The First Super Bowl
The first Super Bowl took place at the Los Angeles Memorial Coliseum, owned by the University of Southern California. It was played on January 15, 1967, as the championship game between the NFL (National Football League) and the upstart AFL (American Football League) and marked the first time that the two leagues had come together to play for a single championship.
The two leagues would merge in 1970 and would codify the "Super Bowl" name, making the previous championship games that would pick a winner of the league only a semifinal match to determine who plays in the Super Bowl.
|Image: Los Angeles Coliseum, 1967.|
The stadium broke ground on December 21, 1921, opening two years later. Throughout its lifetime, it has been home to the USC Trojans, the NFL’s LA Rams (1946-1979; 2016-2020), LA Chargers (1960, 2018-2020), and LA Raiders (1982-1994), the XFL’s LA Extreme (2001), the MLB’s LA Dodgers (1958-1961), and several other professional sports teams.
The first Super Bowl was a meeting between the NFL Champion Green Bay Packers, and the AFL Champion Kansas City Chiefs, played on 1/15/1967. Tickets were $12. Originally called the “AFL-NFL World Championship Game”, Chiefs owner Lamar Hunt proposed the term “Super Bowl” to market the game similar to NCAA Bowl games. This coining wouldn’t become official until Super Bowl III in 1969.

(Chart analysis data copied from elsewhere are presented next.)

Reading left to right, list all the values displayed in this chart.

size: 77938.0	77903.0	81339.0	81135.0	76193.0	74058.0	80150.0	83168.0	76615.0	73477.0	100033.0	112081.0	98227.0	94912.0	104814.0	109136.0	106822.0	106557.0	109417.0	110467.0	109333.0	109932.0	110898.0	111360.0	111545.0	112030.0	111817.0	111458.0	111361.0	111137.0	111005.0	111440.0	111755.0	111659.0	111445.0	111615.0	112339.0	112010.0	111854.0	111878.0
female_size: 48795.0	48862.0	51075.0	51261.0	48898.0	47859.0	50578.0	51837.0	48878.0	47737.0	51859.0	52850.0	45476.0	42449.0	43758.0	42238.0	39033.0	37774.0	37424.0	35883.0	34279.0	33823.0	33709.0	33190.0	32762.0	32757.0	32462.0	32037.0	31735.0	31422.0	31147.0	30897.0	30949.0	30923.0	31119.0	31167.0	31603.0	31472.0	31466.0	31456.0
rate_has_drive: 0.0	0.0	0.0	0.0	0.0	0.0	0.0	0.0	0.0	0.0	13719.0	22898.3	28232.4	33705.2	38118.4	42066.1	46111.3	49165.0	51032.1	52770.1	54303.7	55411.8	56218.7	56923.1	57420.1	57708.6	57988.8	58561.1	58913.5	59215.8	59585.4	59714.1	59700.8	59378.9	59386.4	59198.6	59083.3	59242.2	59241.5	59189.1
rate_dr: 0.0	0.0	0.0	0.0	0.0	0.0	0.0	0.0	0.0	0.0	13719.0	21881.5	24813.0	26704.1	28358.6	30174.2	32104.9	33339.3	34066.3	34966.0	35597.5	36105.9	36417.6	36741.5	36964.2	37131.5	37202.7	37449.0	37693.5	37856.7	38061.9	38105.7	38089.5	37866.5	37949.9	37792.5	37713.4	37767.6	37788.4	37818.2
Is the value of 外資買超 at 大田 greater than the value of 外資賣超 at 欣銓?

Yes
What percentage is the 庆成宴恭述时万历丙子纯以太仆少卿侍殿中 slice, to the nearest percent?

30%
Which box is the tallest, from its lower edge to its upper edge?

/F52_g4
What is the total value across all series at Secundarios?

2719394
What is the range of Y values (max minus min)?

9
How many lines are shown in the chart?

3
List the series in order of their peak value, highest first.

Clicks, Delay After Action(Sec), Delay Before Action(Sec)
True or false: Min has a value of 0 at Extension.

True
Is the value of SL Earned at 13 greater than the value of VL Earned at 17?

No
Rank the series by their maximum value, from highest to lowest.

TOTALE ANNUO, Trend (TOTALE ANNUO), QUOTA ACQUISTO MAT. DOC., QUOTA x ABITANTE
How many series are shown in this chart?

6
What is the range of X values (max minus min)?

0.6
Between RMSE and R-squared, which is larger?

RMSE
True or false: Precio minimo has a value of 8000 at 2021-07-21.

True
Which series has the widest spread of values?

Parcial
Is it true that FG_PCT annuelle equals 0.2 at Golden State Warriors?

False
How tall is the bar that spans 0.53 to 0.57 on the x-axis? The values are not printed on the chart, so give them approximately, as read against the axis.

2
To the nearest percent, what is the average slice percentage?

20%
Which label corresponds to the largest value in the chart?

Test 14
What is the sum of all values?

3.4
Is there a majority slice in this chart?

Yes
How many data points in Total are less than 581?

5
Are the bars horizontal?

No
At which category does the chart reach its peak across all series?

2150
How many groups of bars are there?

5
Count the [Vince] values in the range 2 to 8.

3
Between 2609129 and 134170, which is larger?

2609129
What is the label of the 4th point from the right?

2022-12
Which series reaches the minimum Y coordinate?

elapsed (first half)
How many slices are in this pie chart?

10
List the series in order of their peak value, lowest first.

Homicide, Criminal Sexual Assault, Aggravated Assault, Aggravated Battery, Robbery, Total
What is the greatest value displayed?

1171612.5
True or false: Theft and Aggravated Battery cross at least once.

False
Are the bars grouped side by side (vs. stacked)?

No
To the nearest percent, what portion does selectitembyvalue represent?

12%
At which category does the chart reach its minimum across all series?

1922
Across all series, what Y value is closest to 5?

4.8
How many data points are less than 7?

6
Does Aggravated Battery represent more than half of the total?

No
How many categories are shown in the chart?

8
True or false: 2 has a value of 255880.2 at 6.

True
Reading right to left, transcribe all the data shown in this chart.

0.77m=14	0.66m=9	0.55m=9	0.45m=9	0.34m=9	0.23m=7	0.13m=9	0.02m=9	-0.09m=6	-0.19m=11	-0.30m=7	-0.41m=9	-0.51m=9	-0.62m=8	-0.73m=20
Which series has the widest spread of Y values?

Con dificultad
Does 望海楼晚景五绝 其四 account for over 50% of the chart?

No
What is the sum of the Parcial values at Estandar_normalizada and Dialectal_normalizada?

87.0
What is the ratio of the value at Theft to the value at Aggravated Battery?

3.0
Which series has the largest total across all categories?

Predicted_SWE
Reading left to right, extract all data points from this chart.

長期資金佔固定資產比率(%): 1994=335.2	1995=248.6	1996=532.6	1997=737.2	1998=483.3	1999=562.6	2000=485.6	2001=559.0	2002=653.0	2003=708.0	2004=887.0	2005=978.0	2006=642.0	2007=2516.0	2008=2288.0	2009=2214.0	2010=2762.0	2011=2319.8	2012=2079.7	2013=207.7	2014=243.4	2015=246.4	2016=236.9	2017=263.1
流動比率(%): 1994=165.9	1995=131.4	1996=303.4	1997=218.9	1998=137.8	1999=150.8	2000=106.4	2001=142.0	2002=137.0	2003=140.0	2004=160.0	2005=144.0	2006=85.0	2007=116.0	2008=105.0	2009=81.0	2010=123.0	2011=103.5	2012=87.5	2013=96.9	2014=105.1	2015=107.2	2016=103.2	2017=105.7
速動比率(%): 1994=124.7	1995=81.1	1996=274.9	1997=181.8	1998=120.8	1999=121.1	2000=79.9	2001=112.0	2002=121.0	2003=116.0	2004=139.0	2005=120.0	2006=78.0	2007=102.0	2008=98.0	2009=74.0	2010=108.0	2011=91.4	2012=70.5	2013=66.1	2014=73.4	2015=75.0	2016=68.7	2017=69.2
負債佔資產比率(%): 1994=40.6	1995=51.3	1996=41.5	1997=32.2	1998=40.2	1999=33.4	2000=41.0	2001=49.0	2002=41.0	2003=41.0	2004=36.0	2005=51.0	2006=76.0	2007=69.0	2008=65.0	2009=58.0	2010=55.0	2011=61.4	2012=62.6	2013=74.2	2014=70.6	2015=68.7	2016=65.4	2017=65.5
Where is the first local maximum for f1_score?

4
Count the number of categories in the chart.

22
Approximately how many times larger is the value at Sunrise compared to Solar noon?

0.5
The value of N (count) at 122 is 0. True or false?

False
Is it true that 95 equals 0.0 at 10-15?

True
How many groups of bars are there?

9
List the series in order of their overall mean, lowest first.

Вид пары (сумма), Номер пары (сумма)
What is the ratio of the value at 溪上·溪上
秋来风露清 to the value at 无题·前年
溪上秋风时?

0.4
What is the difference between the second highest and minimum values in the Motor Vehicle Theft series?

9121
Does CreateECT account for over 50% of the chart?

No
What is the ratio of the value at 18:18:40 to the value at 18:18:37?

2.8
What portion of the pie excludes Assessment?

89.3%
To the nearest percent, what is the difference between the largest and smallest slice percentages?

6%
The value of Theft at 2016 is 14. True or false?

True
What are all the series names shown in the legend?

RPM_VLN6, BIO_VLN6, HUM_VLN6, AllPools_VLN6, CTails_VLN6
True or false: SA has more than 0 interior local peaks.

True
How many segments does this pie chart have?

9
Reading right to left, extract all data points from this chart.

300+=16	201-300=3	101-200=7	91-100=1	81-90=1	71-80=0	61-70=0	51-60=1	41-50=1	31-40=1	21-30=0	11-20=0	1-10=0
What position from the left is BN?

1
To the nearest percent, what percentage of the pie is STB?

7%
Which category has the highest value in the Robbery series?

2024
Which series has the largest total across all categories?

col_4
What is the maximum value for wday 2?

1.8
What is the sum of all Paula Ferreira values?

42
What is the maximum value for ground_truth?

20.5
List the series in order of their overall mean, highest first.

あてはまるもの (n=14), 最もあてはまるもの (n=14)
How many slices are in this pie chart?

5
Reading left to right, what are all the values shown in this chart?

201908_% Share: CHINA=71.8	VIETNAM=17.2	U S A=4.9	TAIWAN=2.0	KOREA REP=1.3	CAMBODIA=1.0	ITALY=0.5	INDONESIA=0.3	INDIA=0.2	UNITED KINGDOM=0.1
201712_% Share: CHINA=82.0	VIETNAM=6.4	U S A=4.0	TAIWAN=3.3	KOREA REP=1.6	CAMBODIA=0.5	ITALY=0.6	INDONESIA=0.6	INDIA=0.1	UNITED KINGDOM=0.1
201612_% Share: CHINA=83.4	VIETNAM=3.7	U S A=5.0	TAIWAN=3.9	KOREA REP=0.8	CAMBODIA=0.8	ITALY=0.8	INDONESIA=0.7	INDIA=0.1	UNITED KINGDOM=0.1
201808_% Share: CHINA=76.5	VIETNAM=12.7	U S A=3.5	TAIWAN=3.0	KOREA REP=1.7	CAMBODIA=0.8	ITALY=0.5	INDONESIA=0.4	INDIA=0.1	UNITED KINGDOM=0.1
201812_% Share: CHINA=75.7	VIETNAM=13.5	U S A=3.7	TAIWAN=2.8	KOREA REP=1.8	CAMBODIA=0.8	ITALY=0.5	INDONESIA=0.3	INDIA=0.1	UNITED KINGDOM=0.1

|The first Super Bowl, then known as the AFC-NFC Championship Game. Water Iooss photo, SF Gate.|
Unfortunately, the Packers beat the Chiefs 35-10, and even worse, they would win the next Super Bowl as well. 2021 could have seen a rematch between the two clubs who played in the first game, however the Packers would lose to a team headed by a 43 year old, 6th round draft pick.
In 2023, the Chiefs will once again look to take home the Lombardi Trophy, having last won the game three years prior.
In 1970, the NFL and AFL would merge into the modern NFL, and the two leagues would become the National Football Conference (NFC) and the American Football Conference (AFC), respectively.